Louis-Serge Gill – Août 2020
Les dénonciations anonymes de l’été 2020 concernent des comportements diversifiés, allant de l’intimidation à la violence conjugale, qui nous amènent à nous questionner sur l’état de l’éducation à la sexualité au Québec.
L’affaire de tous
Si les débats entourant l’éducation à la sexualité ne datent pas d’hier, certains se rappelleront peut-être avoir déjà suivi des cours de « Formation personnelle et sociale », communément appelés « F.P.S », à l’école secondaire. Ce programme en cinq volets initiait les élèves aux relations interpersonnelles, à la vie en société, à l’organisation de la vie scolaire, au marché du travail et, plus près du sujet qui nous intéresse, à la santé et à la sexualité.

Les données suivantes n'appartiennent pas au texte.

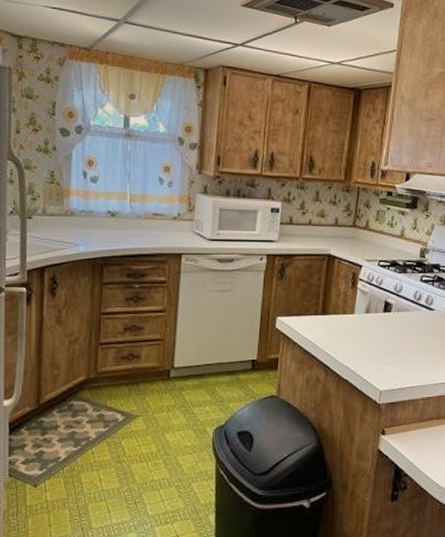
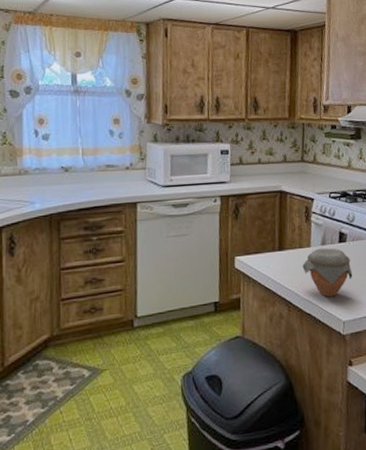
jar: none [344,316,394,365] -> present [302,247,353,297]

Au début des années 2000, à la suite d’un renouveau pédagogique qui signe la disparition de ce programme, l’éducation à la sexualité n’est plus cantonnée à une seule matière et elle devient l’affaire des enseignants, des parents et des élèves. Dans la foulée des dénonciations associées au mouvement #moiaussi (#metoo), le gouvernement du Québec annonçait en 2017 le retour d’un programme d’éducation à la sexualité pour l’automne 2018.
Ce programme prescrit que l’enfant, selon son âge, doit recevoir entre 5 h et 15 h d’éducation sexuelle par année, heures planifiées par les directions d’école. À titre d’exemple, au niveau préscolaire, les étapes de la naissance seront abordées, alors qu’à partir du troisième secondaire, on abordera la mutualité dans les relations affectives, les enjeux liés à la violence et la construction de relations significatives.
Si cet enseignement est l’affaire de tous, tous ne sont pas à l’aise de le dispenser, comme l’affirmait Josée Scalabrini de la Fédération des syndicats de l’enseignement du Québec (FSQ) à La Presse canadienne en 2019. C’est que l’éducation à la sexualité devrait relever davantage d’intervenants spécialisés.
À bout de ressources, les victimes de violences sexuelles se sont tournées vers les réseaux sociaux. Elsa Villeneuve, qui signe une chronique sur la sexualité dans le Zone Campus de l’UQTR, nous rappelle qu’il ne faut pas négliger les jeunes adultes aux niveaux collégial et universitaire : « même avec la loi [151 qui oblige les établissements d’enseignement supérieur à prévenir et à combattre les violences à caractère sexuel] qui est en œuvre depuis un an, beaucoup de chemin reste à faire, puisque la culture doit changer dans sa majorité. Ce n’est que le début. »
Une problématique plurielle
Au ministère de l’Éducation du Québec (MEQ), on nous indique prendre les vagues de dénonciations très au sérieux et poursuivre l’implantation de ressources afin que « les contenus obligatoires en éducation à la sexualité permettent aux élèves de reconnaître, prévenir, dévoiler et dénoncer une situation d’agression sexuelle ou de violence à caractère sexuel ». Afin d’outiller les milieux, des Agents de soutien régionaux (ASR) sont déployés dans la plupart des régions pour « offrir un accompagnement de proximité aux établissements d’enseignement en matière de prévention de la violence et de l’intimidation, sous toutes ses formes, et suggérer des outils pertinents au personnel scolaire ».
De fait, comme en témoignent les récentes dénonciations anonymes, la problématique ne touche pas que la sexualité, mais plutôt diverses formes de violence, psychologique et physique, ayant cours dans la vie privée et publique, dans le réel comme dans le virtuel, et qu’en amont, la sensibilisation et la prévention demeurent essentielles.
En plus du réseau scolaire, divers organismes, dont SexURL, travaillent à l’éducation à la sexualité par le biais d’ateliers et de capsules sexo-éducatives disponibles en ligne. Récemment, sur les ondes d’ICI Première, Estelle Cazelais, sexologue œuvrant avec l’organisme, proposait qu’il faille travailler, en tant que société, à déconstruire l’ensemble des stéréotypes sexuels et lutter contre l’abus de pouvoir sous ses diverses formes.